- Born: April 15, 1941 (age 85) João Pessoa, Paraíba, Brazil
- Occupations: Novelist, poet, and songwriter
- Writing career
- Language: Portuguese

= Luiz Peixoto Ramos =

Luiz Peixoto Ramos (João Pessoa, April 15, 1941) is a Brazilian writer and songwriter, best known for the character "Jabutigão."

== Biography ==
In 1961, he spent some time in Belém and then returned to Paraíba. In 1964, he released his first record, a single that included the songs Abraço Eterno (bolero) and Porque existe saudade (twist).

In 1987, he received an honorable mention for the poem Sou at the floral games of the "Poets of the Lusophone World" in Massachusetts, United States. That same year, he published his first book, Levitando na poesia, at the Academia Paraense de Letras (APL). In 1992, he published his third book, Êxtase, at the APL.

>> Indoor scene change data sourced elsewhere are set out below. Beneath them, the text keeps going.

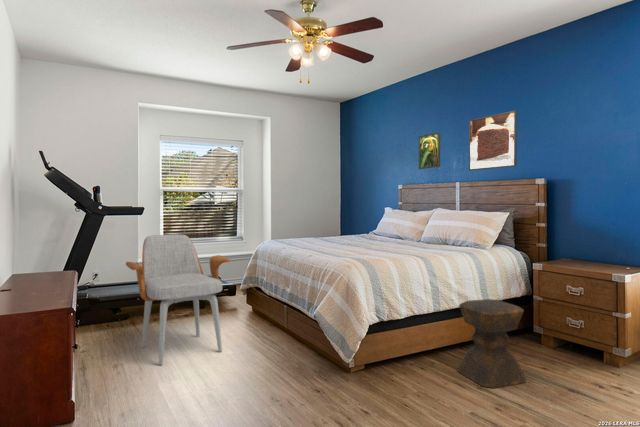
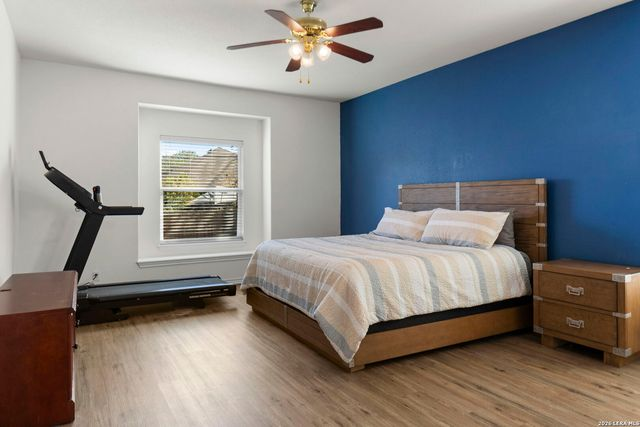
- stool [456,298,527,389]
- armchair [125,233,231,366]
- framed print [468,109,518,172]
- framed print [418,131,441,170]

In 1995, he released his second album, Delírio, featuring popular songs, at the art center of the Federal University of Pará (UFPA) in São Paulo.

In 1997, he launched his fourth book, Reflexos do dia-a-dia, at the Academia Paraense de Letras. That same year, he participated in the book Introdução à literatura no Pará, the seventh volume of the APL. In 1998, he released the second edition of Reflexos do dia-a-dia at the APL.

In November 1999, during the III Pan-Amazon Fair, he launched the book Um conto de fadas amazônico. It was classified in the VII short story contest of the Northern region as one of the storytellers of the Amazon, with the story O Segredo, promoted by the art center of the University of Pará. In 2000, he reedited Um conto de fadas amazônico.